Noah and I turned around. A dark-haired young woman on crutches appeared in a door frame between the main store-front and a back room.

Noah raised his eyebrows. “We’re here for the seminar,” he said. “Is this the right place?”

“Si, yes, come,” she said, beckoning us over. We followed her into another narrow room with plastic patio chairs arranged on the white tile floor. She handed us two pamphlets and Noah handed her money. Then she disappeared.

“Thanks,” I said to him as we sat in the back of the room. “I’m sure this wasn’t how you planned on spending your Saturday.”

“I’ll be honest, I was hoping you’d suggest the beach,” he said and shook out his damp hair, “but I consider live entertainment a close second.”

I grinned. I was starting to feel better, more normal. More sane. My eyes wandered around the white room. Hospital white, and the fluorescent lights made it brighter. It contrasted oddly with the furniture—grandma furniture, really.
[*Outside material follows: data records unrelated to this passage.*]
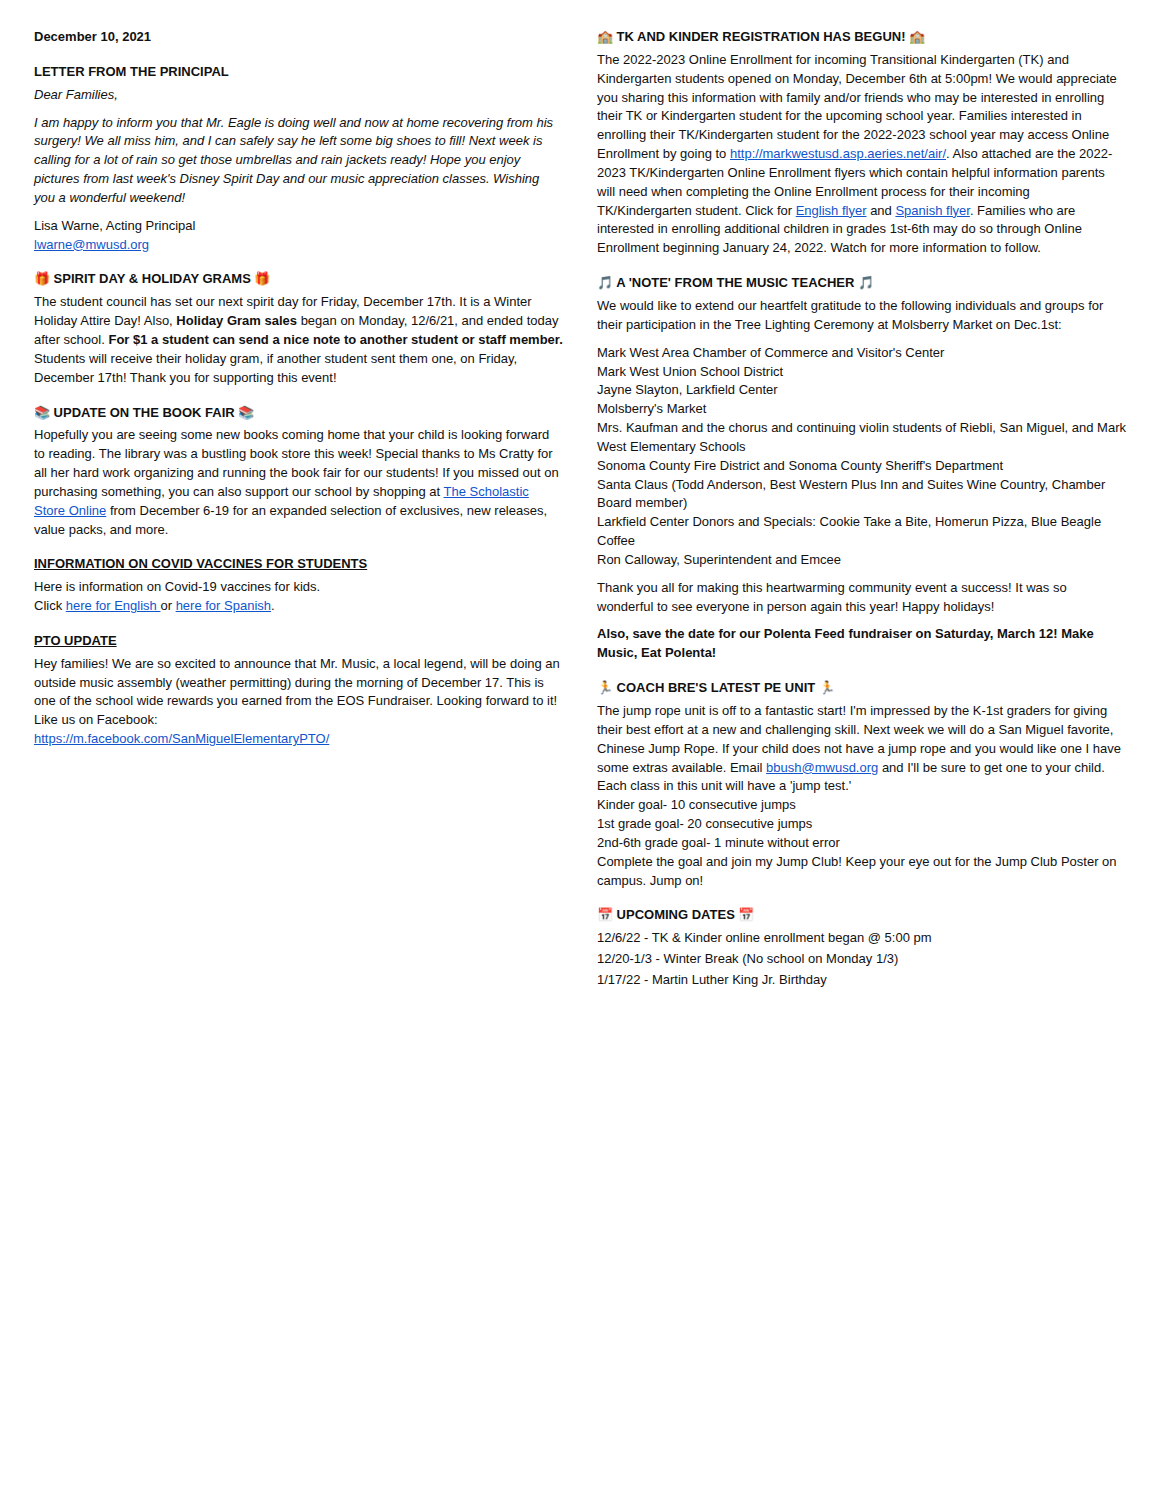December 10, 2021
Letter from the Principal
Dear Families,
I am happy to inform you that Mr. Eagle is doing well and now at home recovering from his surgery! We all miss him, and I can safely say he left some big shoes to fill! Next week is calling for a lot of rain so get those umbrellas and rain jackets ready! Hope you enjoy pictures from last week's Disney Spirit Day and our music appreciation classes. Wishing you a wonderful weekend!
Lisa Warne, Acting Principal
lwarne@mwusd.org
🎁 Spirit Day & Holiday Grams 🎁
The student council has set our next spirit day for Friday, December 17th. It is a Winter Holiday Attire Day! Also, Holiday Gram sales began on Monday, 12/6/21, and ended today after school. For $1 a student can send a nice note to another student or staff member. Students will receive their holiday gram, if another student sent them one, on Friday, December 17th! Thank you for supporting this event!
📚 Update on the Book Fair 📚
Hopefully you are seeing some new books coming home that your child is looking forward to reading. The library was a bustling book store this week! Special thanks to Ms Cratty for all her hard work organizing and running the book fair for our students! If you missed out on purchasing something, you can also support our school by shopping at The Scholastic Store Online from December 6-19 for an expanded selection of exclusives, new releases, value packs, and more.
Information on Covid Vaccines for Students
Here is information on Covid-19 vaccines for kids.
Click here for English or here for Spanish.
PTO Update
Hey families! We are so excited to announce that Mr. Music, a local legend, will be doing an outside music assembly (weather permitting) during the morning of December 17. This is one of the school wide rewards you earned from the EOS Fundraiser. Looking forward to it!
Like us on Facebook:
https://m.facebook.com/SanMiguelElementaryPTO/
🏫 TK and Kinder Registration Has Begun! 🏫
The 2022-2023 Online Enrollment for incoming Transitional Kindergarten (TK) and Kindergarten students opened on Monday, December 6th at 5:00pm! We would appreciate you sharing this information with family and/or friends who may be interested in enrolling their TK or Kindergarten student for the upcoming school year. Families interested in enrolling their TK/Kindergarten student for the 2022-2023 school year may access Online Enrollment by going to http://markwestusd.asp.aeries.net/air/. Also attached are the 2022-2023 TK/Kindergarten Online Enrollment flyers which contain helpful information parents will need when completing the Online Enrollment process for their incoming TK/Kindergarten student. Click for English flyer and Spanish flyer. Families who are interested in enrolling additional children in grades 1st-6th may do so through Online Enrollment beginning January 24, 2022. Watch for more information to follow.
🎵 A 'Note' from the Music Teacher 🎵
We would like to extend our heartfelt gratitude to the following individuals and groups for their participation in the Tree Lighting Ceremony at Molsberry Market on Dec.1st:
Mark West Area Chamber of Commerce and Visitor's Center
Mark West Union School District
Jayne Slayton, Larkfield Center
Molsberry's Market
Mrs. Kaufman and the chorus and continuing violin students of Riebli, San Miguel, and Mark West Elementary Schools
Sonoma County Fire District and Sonoma County Sheriff's Department
Santa Claus (Todd Anderson, Best Western Plus Inn and Suites Wine Country, Chamber Board member)
Larkfield Center Donors and Specials: Cookie Take a Bite, Homerun Pizza, Blue Beagle Coffee
Ron Calloway, Superintendent and Emcee
Thank you all for making this heartwarming community event a success! It was so wonderful to see everyone in person again this year! Happy holidays!
Also, save the date for our Polenta Feed fundraiser on Saturday, March 12! Make Music, Eat Polenta!
🏃 Coach Bre's Latest PE Unit 🏃
The jump rope unit is off to a fantastic start! I'm impressed by the K-1st graders for giving their best effort at a new and challenging skill. Next week we will do a San Miguel favorite, Chinese Jump Rope. If your child does not have a jump rope and you would like one I have some extras available. Email bbush@mwusd.org and I'll be sure to get one to your child.
Each class in this unit will have a 'jump test.'
Kinder goal- 10 consecutive jumps
1st grade goal- 20 consecutive jumps
2nd-6th grade goal- 1 minute without error
Complete the goal and join my Jump Club! Keep your eye out for the Jump Club Poster on campus. Jump on!
📅 Upcoming Dates 📅
12/6/22 - TK & Kinder online enrollment began @ 5:00 pm
12/20-1/3 - Winter Break (No school on Monday 1/3)
1/17/22 - Martin Luther King Jr. Birthday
A brown and yellow armchair, a pea green cabinet, more shelves with candles. Strange.

Someone coughed to my left; I turned my head and a pale, thin man dressed in a white robe, wearing white flip-flops and with a white triangular hat on his head, sat in the row in front of us. Noah and I exchanged a look. The other attendees were more normally attired; a heavyset woman with short, curly blond hair in jean shorts fanned herself with a pamphlet. Two identical middle-aged men with mustaches sat in the far corner of the room, whispering to each other. They wore jeans.

Just then, the speaker walked up to the podium and introduced himself. I was surprised to see him wearing a crisp suit, given that he was supposed to be a priest. A priest of what, I did not know.

Mr. Lukumi arranged his papers before smiling broadly and scanning the few filled seats. Then our eyes met. His went wide with surprise.